V.R. Publié le - Mis à jour le

Musique / Festivals

Avec le début, hier jeudi, du festival de Werchter, c’est la saison des festivals qui s’ouvre en Belgique. Coïncidence : cette année, c’est aussi le début de l’été. Une météo caniculaire s’est abattue sur la plaine de Werchter, chassant de longues semaines de grisaille et de pluie tenace. Une chance pour le festivalier qui a donc pu, cette année encore, sortir son habituel accoutrement : des tongs ou des baskets Converse aux pieds et, pour seul vêtement, un short usé jusqu’à la corde, doté de profondes poches latérales permettant de transporter les maigres effets utiles dans ce genre d’événements.

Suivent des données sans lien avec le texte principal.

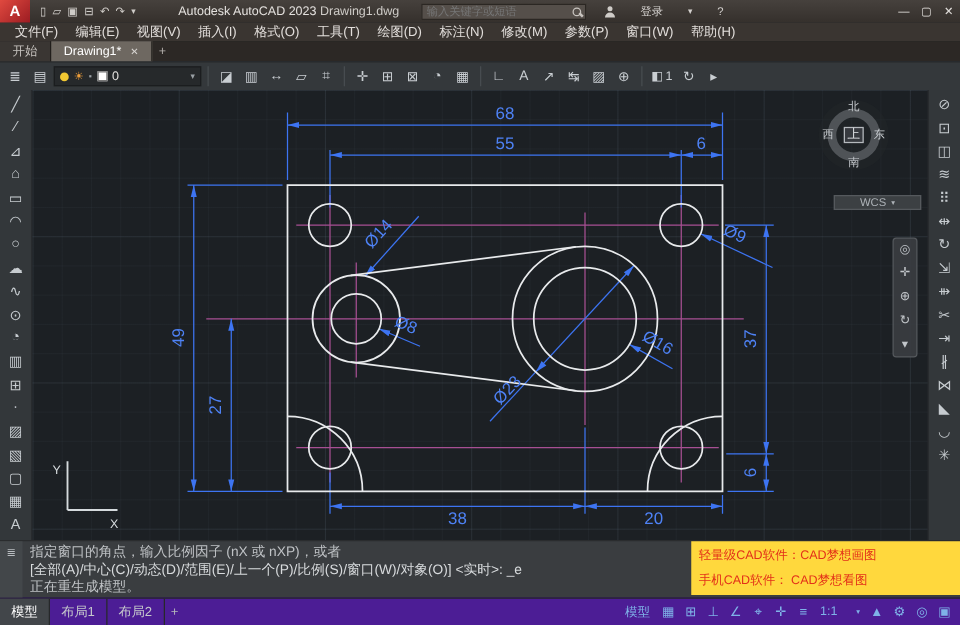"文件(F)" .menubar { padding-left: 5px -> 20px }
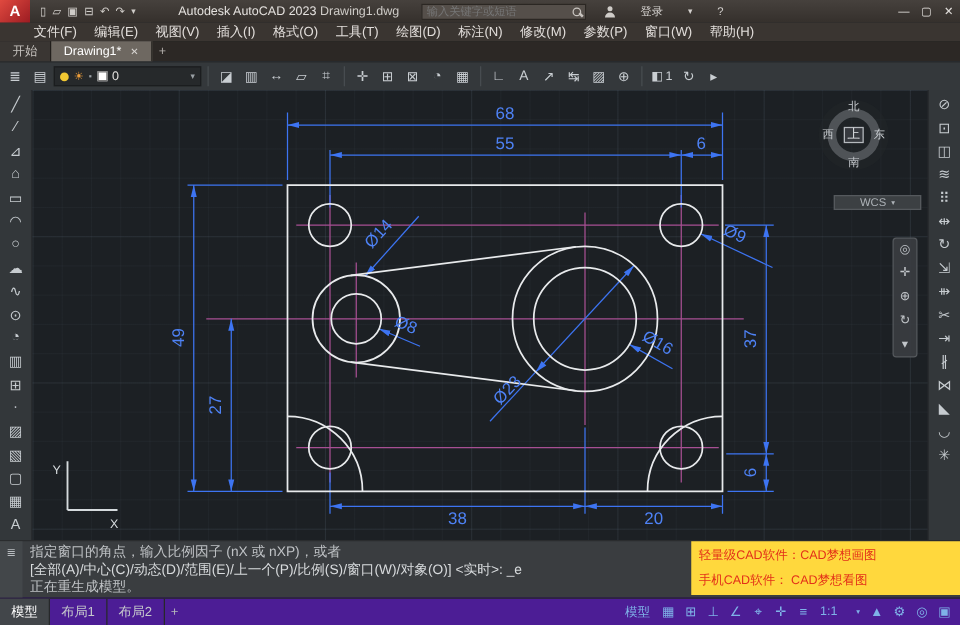"1:1" .scale { gap: 15px -> 2px }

Tous n’ont cependant pas cédé à cette mode vestimentaire très particulière. Les plus fidèles fans du groupe The Cure n’ont manifestement pas osé se séparer de leur tenue uniformément noire, ce qui les a obligés à entamer un combat inégal contre la chaleur écrasante de l’après-midi.

La nouveauté de Werchter 2012, c’est la présence d’une troisième scène sur le site. De quoi rendre la programmation un peu plus compacte - il y a pratiquement toujours deux concerts en même temps -­ et plus diversifiée. Et de fait. Il n’a pas fallu deux heures de musique pour se rendre compte de l’étendue de l’offre cette année à Werchter. C’est le groupe canadien Metric qui avait l’honneur d’ouvrir les hostilités sous le nouveau chapiteau. De la pop relativement bien enlevée, entre Texas et Florence and the Machine, une musique rafraîchissante plutôt bienvenue. Le groupe américain n’aura toutefois pas démérité. Il aura en tout cas réveillé un public jusque-là amorti par la canicule.

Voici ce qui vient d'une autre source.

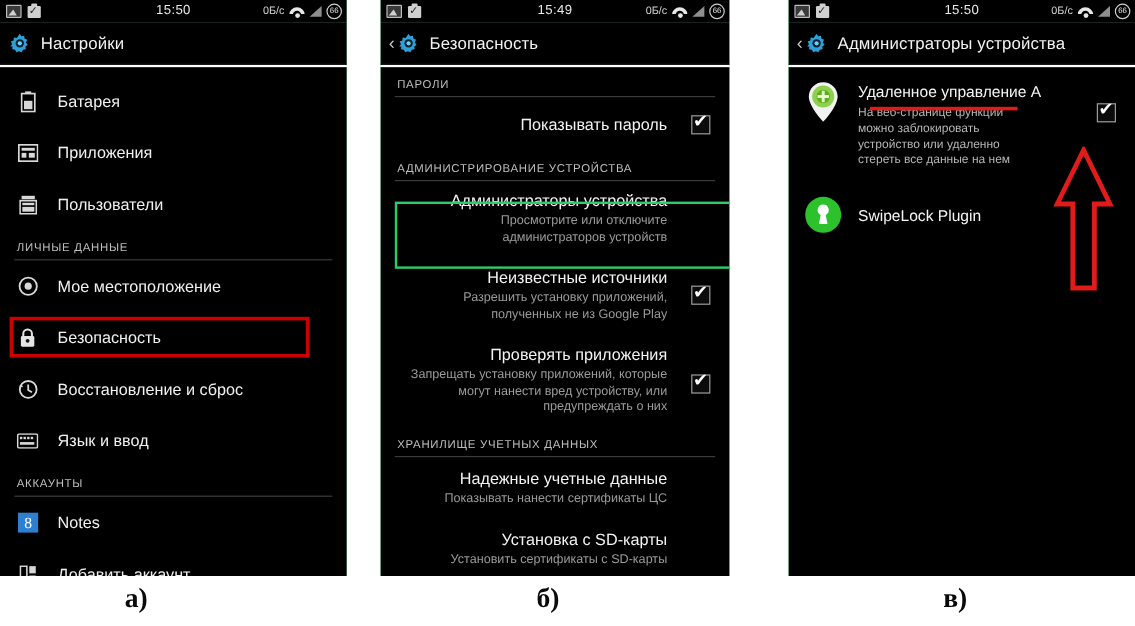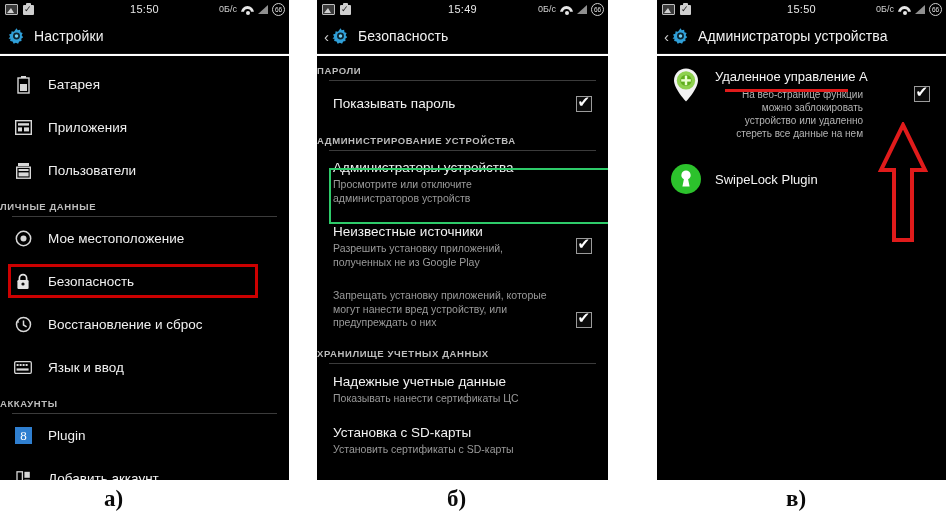"ПАРОЛИ" .sect-header { font-weight: bold -> normal; padding: 9px 0 4px 0 -> 9px 0 4px 14px }
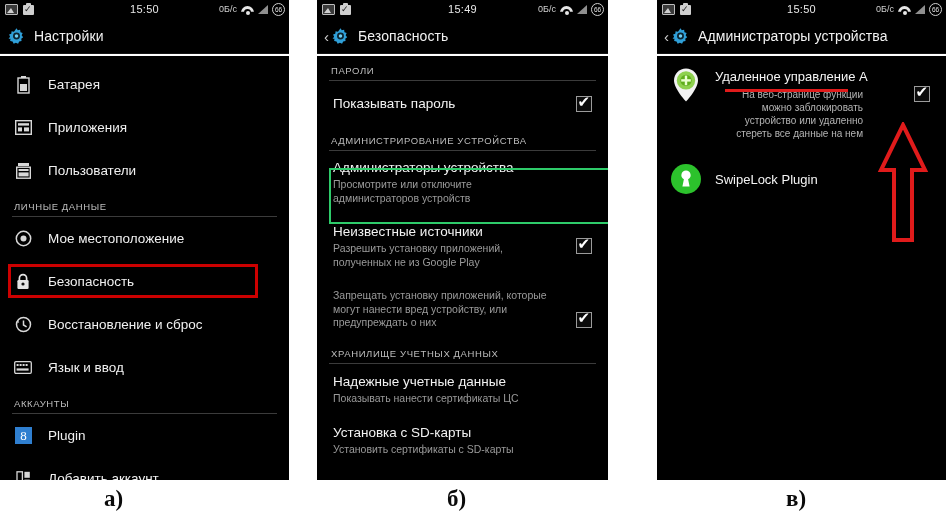"Удаленное управление А" div.arow { text-align: right -> none }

Le premier grand moment de la journée, on le doit aux Anglais de Bombay Bicycle Club. Peu connus du grand public, mais précédés d’une belle réputation, ils sont entrés dans la cour des grands avec leur musique plein de hargne et d’élégance. Malgré la moiteur régnant à ce moment-là sous le chapiteau, le public s’est rapidement laissé emporter par le quatuor londonien et effectué ses premiers pas de danse.

Il a en revanche moins été question de danse avec Amon Tobin. Ce nouveau maître de la techno a livré un set propre, mais trop expérimental pour s’imposer en plein jour dans le gigantisme du festival de Werchter. Mais cette pause musicale fut la bienvenue. Le public a pu reprendre des forces avant la montée des gros bras de l’affiche, Cypress Hill, Garbage, Elbow, Cure et Justice.